There is an ongoing debate between two schools of thought: (a) Distributed transactions are hard to process at scale with high throughput and availability and low latency without giving up some traditional transactional guarantees. Therefore, consistency and isolation guarantees are reduced at the expense of increased developer complexity. (b) The complexity of implementing a bug-free application is extremely high unless the system guarantees strong consistency and isolation. Therefore, the system should offer the best throughput, availability, and low-latency service it can, without sacrificing correctness guarantees. This debate will likely not be fully resolved anytime soon, and industry will offer systems consistent with each school of thought.

Instead of a traditional setting where data is ingested into an OLTP store and then swept into a curated data warehouse through an ETL process, perhaps powered by a Big Data framework such as Spark, the data lake is a flexible storage repository. Subsequently, a variety of compute engines can operate on the data that are of varying data quality, to curate it or execute complex SQL queries, and store the results back in the data lake or ingest them into an operational system. Thus, data lakes exemplify a disaggregated architecture with the separation of compute and storage. An important challenge for data lakes is finding relevant data for a given task efficiently.

ML models that are invoked as part of inferencing, must be treated as first-class citizens inside databases. ML models may be browsed and queried as database objects and database systems need to support popular ML programming frameworks.

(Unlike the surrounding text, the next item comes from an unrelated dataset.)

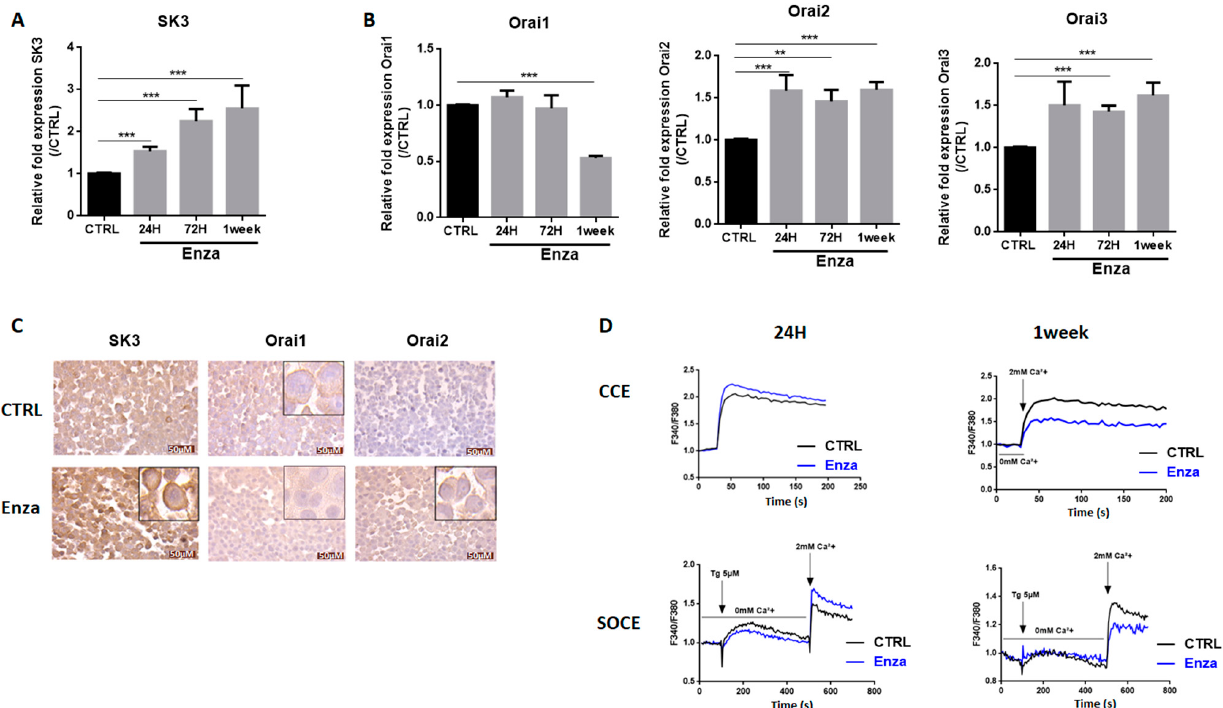
Figure 4. AR inhibition deregulates calcium signaling. ( A , B ): Enza first increases Orai2, Orai3, and SK3 expression and later, after a 1-week treatment decreases Orai1 expression. LNCaP cells were treated for 24 h, 72 h, and 1 week with the Enza (10 µM). qPCR results are normalized to the control condition and are expressed as mean ± S.E.M. The statistical differences are indicated: ** p < 0.01; *** p < 0.001 (Kruskal–Wallis; post-test: Dunn) n = 3; ( C ): Expression of SK3, Orai1 and Orai2 proteins in LNCaP cells treated with Enza for 1 week. Immunohistochemical staining was performed on cell pellets; ( D ): Two main calcium entry pathways (CCE and SOCE) were measured by fluorimetry with the Fura2-AM probe. LNCaP cells were treated with Enza (10 µM) for 24 h and 1 week. Results are represented by calcium curves illustration.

Database systems can systematically replace "magic numbers" and thresholds with ML models to auto-tune system configurations. Availability of ample training data also provides opportunities to explore new approaches that take advantage of ML for query optimization or multidimensional index structures, especially as state-of-the-art solutions to these prblems have seen only modest improvements in the last two decades.

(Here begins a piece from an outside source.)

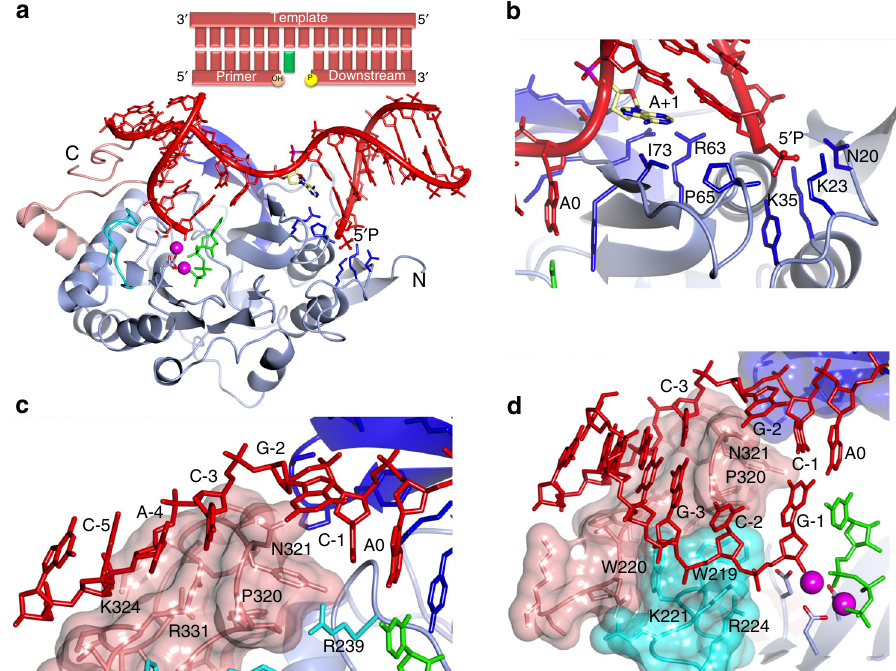
Fig. 1 Crystal structure of a ternary Prim – PolC – DNA – NTP complex. a Schematic of the 2-nt gapped DNA substrate found in the ternary complex (top panel). The bottom panel shows a ribbon-diagram representation of the Prim – PolC – DNA – NTP complex (PDBID: 6SA0). The catalytic core is coloured sky blue, with the conserved loop structures from this family coloured dark blue, cyan and pink for Loops 1 – 3, respectively. The catalytic aspartate side chains are represented with the carboxylic oxygens shown in red and bound manganese ions depicted as magenta spheres. The incoming nucleotide, rUTP (UpNHpp), is coloured green. Side chains involved in forming the 5 ′ phosphate-binding pocket are depicted in dark blue. b Molecular interactions of the N- terminal region of Prim – PolC with the 5 ′ -phosphate moiety (downstream stand) and the dsDNA/ssDNA junction. c Details of the interactions of Loop 3 with upstream template DNA. The primer strand is removed for clarity. d A view of the solvent-accessible surfaces of Loops 2 (cyan) and 3 (salmon) interacting with the upstream DNA duplex. N321 is shown to interdigitate into the DNA duplex and, with P320, cause the DNA to unpair at the − 2 position. Loop 2 supports the primer strand of the upstream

Existing benchmarks (for example, TPC-E, TPC-DS, TPCH) are very useful but do not capture the full breadth of our field, for example, streaming scenarios and analytics on new types of data such as videos. Moreover, without the development of appropriate benchmarking and data sets, a fair comparison between traditional database architectures and ML-inspired architectural modifications to the engine components will not be feasible. Benchmarking in the cloud environment also presents unique challenges since differences in infrastructure across cloud providers makes apples to apples comparison more difficult.

MAD Questions

It is time to revive my MAD questions section

0. Which of these research challenges most resonate with you?
For me it is the disaggregated architecture and distributed protocols required for it.

1. What do you think about the consistency debate?

Which do you prefer reducing consistency at the expense of increased developer complexity vs providing the best throughput and availability within the constraints of highest level of consistency?

My answer is yes. Let's determine the sweet point in consistency and provide that as the default, and give options go tighter and lower as desired.

2. What are the things this SOTU misses?
The report does not callout energy-efficiency and greenness. I think that is a big miss. I also think there should be some discussion on security given the emphasis on multitenancy.

3. What's the next big thing that the report does not anticipate?
That is a million dollar (is that updated to billion, yet?) question, isn't it? The report talks about fully-managed serverless as research areas, but does not specifically call out for developing a fully-managed serverless disaggregated cloud-native distributed-SQL database. I guess this would be a sum of all parts, but often the whole is more than the sum of the parts.

4. Why is there no equivalent report on distributed systems research?
If there were one, what entries would we expect there? I think there would be a big overlap, in serverles, disaggregated, multitenancy, consistency, and system rearchitecturing to take into account modern hardware.